Stored items from a collection:

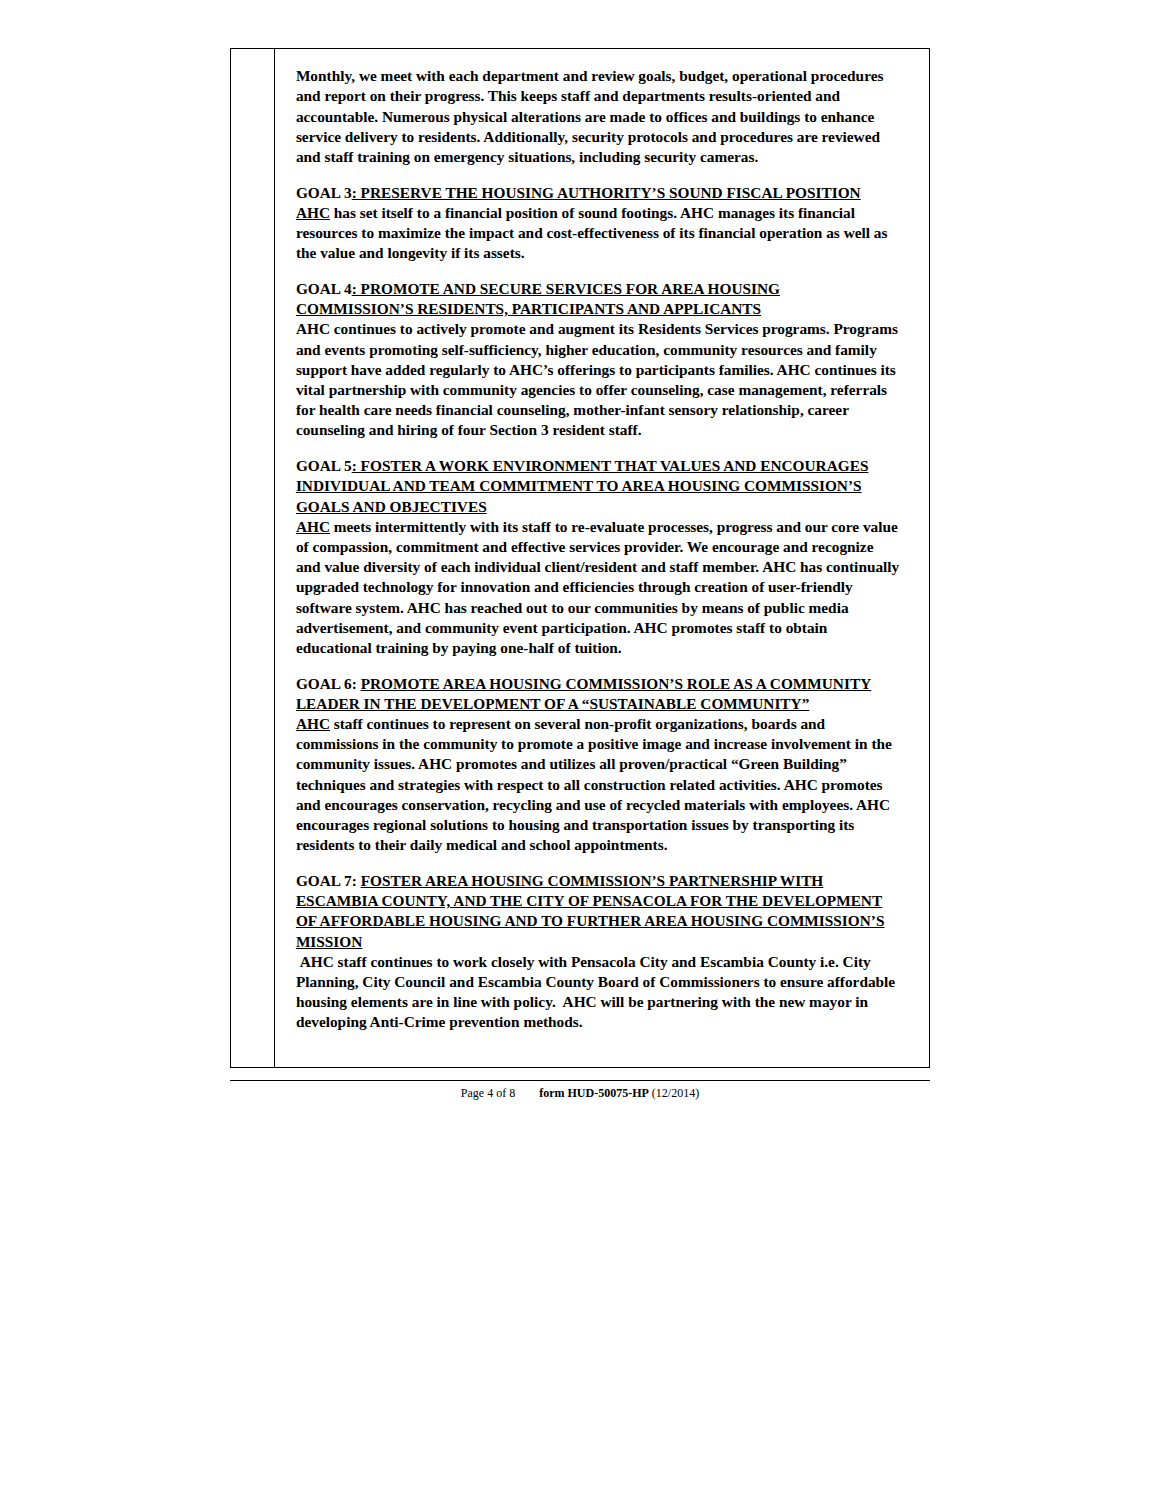Monthly, we meet with each department and review goals, budget, operational procedures and report on their progress. This keeps staff and departments results-oriented and accountable. Numerous physical alterations are made to offices and buildings to enhance service delivery to residents. Additionally, security protocols and procedures are reviewed and staff training on emergency situations, including security cameras.
GOAL 3: PRESERVE THE HOUSING AUTHORITY’S SOUND FISCAL POSITION
AHC has set itself to a financial position of sound footings. AHC manages its financial resources to maximize the impact and cost-effectiveness of its financial operation as well as the value and longevity if its assets.
GOAL 4: PROMOTE AND SECURE SERVICES FOR AREA HOUSING COMMISSION’S RESIDENTS, PARTICIPANTS AND APPLICANTS
AHC continues to actively promote and augment its Residents Services programs. Programs and events promoting self-sufficiency, higher education, community resources and family support have added regularly to AHC’s offerings to participants families. AHC continues its vital partnership with community agencies to offer counseling, case management, referrals for health care needs financial counseling, mother-infant sensory relationship, career counseling and hiring of four Section 3 resident staff.
GOAL 5: FOSTER A WORK ENVIRONMENT THAT VALUES AND ENCOURAGES INDIVIDUAL AND TEAM COMMITMENT TO AREA HOUSING COMMISSION’S GOALS AND OBJECTIVES
AHC meets intermittently with its staff to re-evaluate processes, progress and our core value of compassion, commitment and effective services provider. We encourage and recognize and value diversity of each individual client/resident and staff member. AHC has continually upgraded technology for innovation and efficiencies through creation of user-friendly software system. AHC has reached out to our communities by means of public media advertisement, and community event participation. AHC promotes staff to obtain educational training by paying one-half of tuition.
GOAL 6: PROMOTE AREA HOUSING COMMISSION’S ROLE AS A COMMUNITY
LEADER IN THE DEVELOPMENT OF A “SUSTAINABLE COMMUNITY”
AHC staff continues to represent on several non-profit organizations, boards and commissions in the community to promote a positive image and increase involvement in the community issues. AHC promotes and utilizes all proven/practical “Green Building” techniques and strategies with respect to all construction related activities. AHC promotes and encourages conservation, recycling and use of recycled materials with employees. AHC encourages regional solutions to housing and transportation issues by transporting its residents to their daily medical and school appointments.
GOAL 7: FOSTER AREA HOUSING COMMISSION’S PARTNERSHIP WITH ESCAMBIA COUNTY, AND THE CITY OF PENSACOLA FOR THE DEVELOPMENT OF AFFORDABLE HOUSING AND TO FURTHER AREA HOUSING COMMISSION’S MISSION
AHC staff continues to work closely with Pensacola City and Escambia County i.e. City Planning, City Council and Escambia County Board of Commissioners to ensure affordable housing elements are in line with policy. AHC will be partnering with the new mayor in developing Anti-Crime prevention methods.
Page 4 of 8 form HUD-50075-HP (12/2014)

EXERCISE OBJECTIVE: For every line above, produce an exact transcription that omits the images.

TASK RESULT:
Monthly, we meet with each department and review goals, budget, operational procedures and report on their progress. This keeps staff and departments results-oriented and accountable. Numerous physical alterations are made to offices and buildings to enhance service delivery to residents. Additionally, security protocols and procedures are reviewed and staff training on emergency situations, including security cameras.
GOAL 3: PRESERVE THE HOUSING AUTHORITY’S SOUND FISCAL POSITION
AHC has set itself to a financial position of sound footings. AHC manages its financial resources to maximize the impact and cost-effectiveness of its financial operation as well as the value and longevity if its assets.
GOAL 4: PROMOTE AND SECURE SERVICES FOR AREA HOUSING COMMISSION’S RESIDENTS, PARTICIPANTS AND APPLICANTS
AHC continues to actively promote and augment its Residents Services programs. Programs and events promoting self-sufficiency, higher education, community resources and family support have added regularly to AHC’s offerings to participants families. AHC continues its vital partnership with community agencies to offer counseling, case management, referrals for health care needs financial counseling, mother-infant sensory relationship, career counseling and hiring of four Section 3 resident staff.
GOAL 5: FOSTER A WORK ENVIRONMENT THAT VALUES AND ENCOURAGES INDIVIDUAL AND TEAM COMMITMENT TO AREA HOUSING COMMISSION’S GOALS AND OBJECTIVES
AHC meets intermittently with its staff to re-evaluate processes, progress and our core value of compassion, commitment and effective services provider. We encourage and recognize and value diversity of each individual client/resident and staff member. AHC has continually upgraded technology for innovation and efficiencies through creation of user-friendly software system. AHC has reached out to our communities by means of public media advertisement, and community event participation. AHC promotes staff to obtain educational training by paying one-half of tuition.
GOAL 6: PROMOTE AREA HOUSING COMMISSION’S ROLE AS A COMMUNITY
LEADER IN THE DEVELOPMENT OF A “SUSTAINABLE COMMUNITY”
AHC staff continues to represent on several non-profit organizations, boards and commissions in the community to promote a positive image and increase involvement in the community issues. AHC promotes and utilizes all proven/practical “Green Building” techniques and strategies with respect to all construction related activities. AHC promotes and encourages conservation, recycling and use of recycled materials with employees. AHC encourages regional solutions to housing and transportation issues by transporting its residents to their daily medical and school appointments.
GOAL 7: FOSTER AREA HOUSING COMMISSION’S PARTNERSHIP WITH ESCAMBIA COUNTY, AND THE CITY OF PENSACOLA FOR THE DEVELOPMENT OF AFFORDABLE HOUSING AND TO FURTHER AREA HOUSING COMMISSION’S MISSION
AHC staff continues to work closely with Pensacola City and Escambia County i.e. City Planning, City Council and Escambia County Board of Commissioners to ensure affordable housing elements are in line with policy. AHC will be partnering with the new mayor in developing Anti-Crime prevention methods.
Page 4 of 8 form HUD-50075-HP (12/2014)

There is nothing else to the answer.